The material below contains a line with "16: (367, 83, 0.65)" and a line with "41: (269, 267, 0.62)". Copy exactly those two lines and all lines between them.

AVAILABLE DATA section start

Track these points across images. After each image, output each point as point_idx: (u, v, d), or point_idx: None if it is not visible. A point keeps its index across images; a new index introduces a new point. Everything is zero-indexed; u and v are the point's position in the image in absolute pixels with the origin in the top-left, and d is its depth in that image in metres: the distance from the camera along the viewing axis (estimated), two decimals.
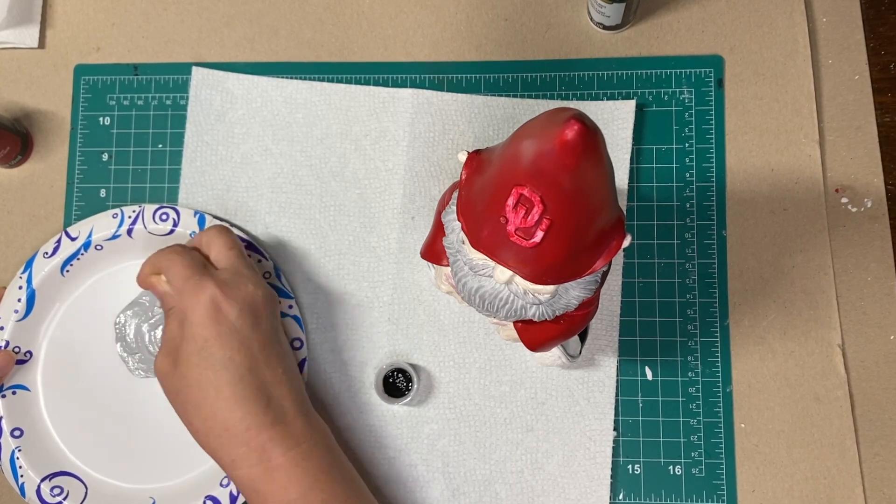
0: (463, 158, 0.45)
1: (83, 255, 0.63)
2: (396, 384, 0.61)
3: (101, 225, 0.63)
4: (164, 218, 0.63)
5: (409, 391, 0.60)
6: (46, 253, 0.63)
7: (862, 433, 0.60)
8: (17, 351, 0.62)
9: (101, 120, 0.67)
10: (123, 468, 0.62)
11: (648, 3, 0.65)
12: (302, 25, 0.67)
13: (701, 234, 0.62)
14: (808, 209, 0.62)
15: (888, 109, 0.63)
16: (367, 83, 0.65)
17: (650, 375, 0.61)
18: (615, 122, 0.63)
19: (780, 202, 0.62)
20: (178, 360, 0.52)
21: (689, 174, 0.63)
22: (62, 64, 0.68)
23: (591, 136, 0.39)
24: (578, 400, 0.61)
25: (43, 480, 0.60)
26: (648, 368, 0.61)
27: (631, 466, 0.61)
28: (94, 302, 0.64)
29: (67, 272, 0.63)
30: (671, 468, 0.60)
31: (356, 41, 0.66)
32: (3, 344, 0.62)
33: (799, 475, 0.60)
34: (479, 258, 0.44)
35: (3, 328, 0.62)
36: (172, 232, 0.63)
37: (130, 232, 0.63)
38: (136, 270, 0.63)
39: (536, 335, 0.50)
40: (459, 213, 0.45)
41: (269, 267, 0.62)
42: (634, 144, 0.63)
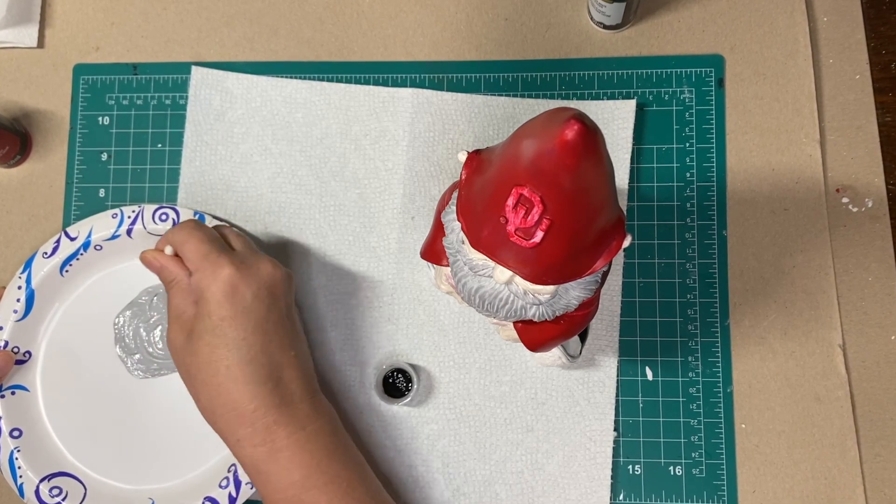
0: (463, 158, 0.45)
1: (82, 255, 0.63)
2: (396, 384, 0.61)
3: (100, 225, 0.63)
4: (163, 218, 0.63)
5: (408, 391, 0.60)
6: (46, 253, 0.63)
7: (863, 433, 0.60)
8: (16, 351, 0.62)
9: (100, 119, 0.67)
10: (122, 469, 0.62)
11: (649, 2, 0.65)
12: (301, 25, 0.67)
13: (701, 233, 0.62)
14: (808, 209, 0.62)
15: (889, 109, 0.63)
16: (366, 83, 0.65)
17: (650, 376, 0.61)
18: (615, 121, 0.63)
19: (780, 202, 0.62)
20: (191, 335, 0.53)
21: (689, 174, 0.63)
22: (61, 63, 0.68)
23: (591, 135, 0.39)
24: (579, 400, 0.61)
25: (42, 481, 0.60)
26: (649, 369, 0.61)
27: (631, 467, 0.61)
28: (93, 302, 0.64)
29: (67, 272, 0.63)
30: (672, 469, 0.60)
31: (356, 41, 0.66)
32: (2, 344, 0.62)
33: (800, 476, 0.60)
34: (478, 258, 0.44)
35: (2, 328, 0.62)
36: None
37: (130, 232, 0.63)
38: (135, 271, 0.64)
39: (536, 335, 0.50)
40: (459, 213, 0.45)
41: None
42: (635, 144, 0.63)
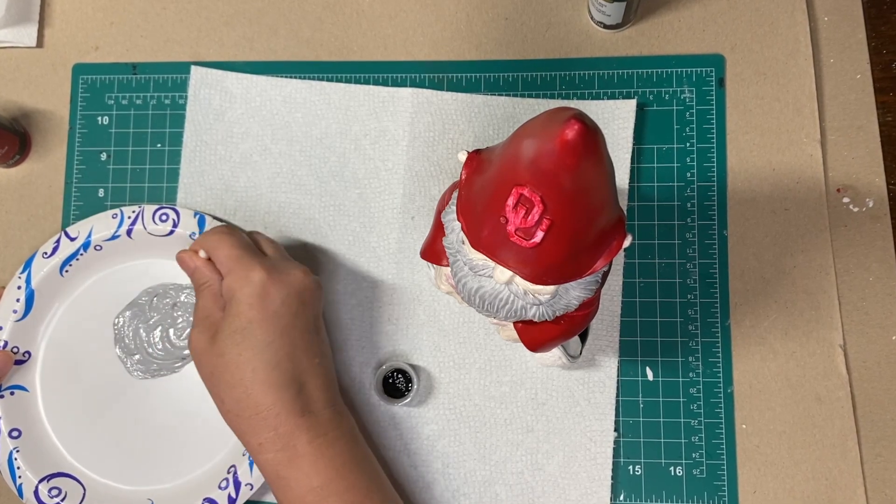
0: (463, 158, 0.45)
1: (82, 255, 0.63)
2: (396, 385, 0.61)
3: (100, 225, 0.63)
4: (163, 218, 0.63)
5: (408, 392, 0.60)
6: (45, 253, 0.62)
7: (864, 434, 0.60)
8: (15, 351, 0.62)
9: (99, 119, 0.67)
10: (122, 469, 0.62)
11: (649, 2, 0.65)
12: (301, 24, 0.67)
13: (702, 233, 0.62)
14: (809, 209, 0.62)
15: (890, 109, 0.63)
16: (366, 82, 0.65)
17: (651, 376, 0.61)
18: (616, 121, 0.63)
19: (781, 202, 0.62)
20: (216, 336, 0.53)
21: (690, 174, 0.63)
22: (60, 63, 0.68)
23: (591, 135, 0.39)
24: (579, 400, 0.61)
25: (41, 481, 0.60)
26: (649, 369, 0.61)
27: (632, 467, 0.60)
28: (93, 303, 0.63)
29: (66, 272, 0.63)
30: (672, 469, 0.60)
31: (356, 40, 0.66)
32: (1, 344, 0.62)
33: (800, 476, 0.59)
34: (479, 258, 0.44)
35: (1, 328, 0.62)
36: (172, 233, 0.62)
37: (130, 232, 0.63)
38: (135, 271, 0.64)
39: (537, 336, 0.50)
40: (459, 213, 0.45)
41: None
42: (635, 144, 0.63)
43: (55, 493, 0.60)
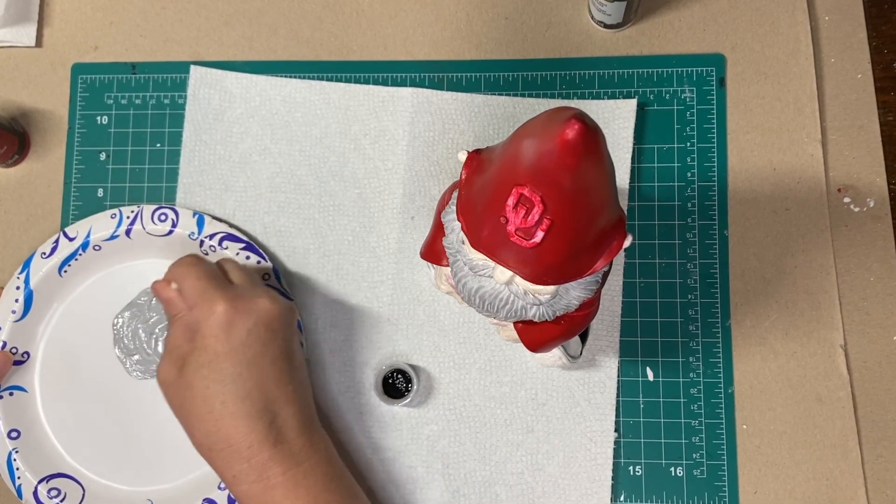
0: (463, 158, 0.45)
1: (81, 255, 0.63)
2: (396, 385, 0.61)
3: (99, 225, 0.63)
4: (162, 218, 0.63)
5: (408, 392, 0.60)
6: (44, 253, 0.62)
7: (864, 434, 0.60)
8: (14, 352, 0.62)
9: (98, 119, 0.67)
10: (121, 470, 0.62)
11: (650, 1, 0.65)
12: (301, 24, 0.67)
13: (702, 233, 0.62)
14: (810, 209, 0.62)
15: (891, 108, 0.63)
16: (366, 82, 0.65)
17: (651, 376, 0.61)
18: (616, 121, 0.63)
19: (782, 202, 0.62)
20: (184, 369, 0.52)
21: (690, 174, 0.63)
22: (60, 63, 0.68)
23: (591, 135, 0.39)
24: (579, 401, 0.61)
25: (40, 482, 0.60)
26: (650, 369, 0.61)
27: (632, 468, 0.60)
28: (92, 303, 0.63)
29: (65, 273, 0.63)
30: (673, 469, 0.60)
31: (355, 40, 0.66)
32: (0, 345, 0.62)
33: (801, 476, 0.59)
34: (479, 258, 0.44)
35: (0, 329, 0.62)
36: (171, 233, 0.62)
37: (129, 232, 0.62)
38: (134, 271, 0.64)
39: (537, 336, 0.50)
40: (459, 213, 0.44)
41: (267, 268, 0.62)
42: (635, 144, 0.63)
43: (54, 493, 0.60)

AVAILABLE DATA section end

■ **OUTPUT**:
16: (367, 83, 0.65)
17: (650, 375, 0.61)
18: (615, 122, 0.63)
19: (780, 202, 0.62)
20: (178, 360, 0.52)
21: (689, 174, 0.63)
22: (62, 64, 0.68)
23: (591, 136, 0.39)
24: (578, 400, 0.61)
25: (43, 480, 0.60)
26: (648, 368, 0.61)
27: (631, 466, 0.61)
28: (94, 302, 0.64)
29: (67, 272, 0.63)
30: (671, 468, 0.60)
31: (356, 41, 0.66)
32: (3, 344, 0.62)
33: (799, 475, 0.60)
34: (479, 258, 0.44)
35: (3, 328, 0.62)
36: (172, 232, 0.63)
37: (130, 232, 0.63)
38: (136, 270, 0.63)
39: (536, 335, 0.50)
40: (459, 213, 0.45)
41: (269, 267, 0.62)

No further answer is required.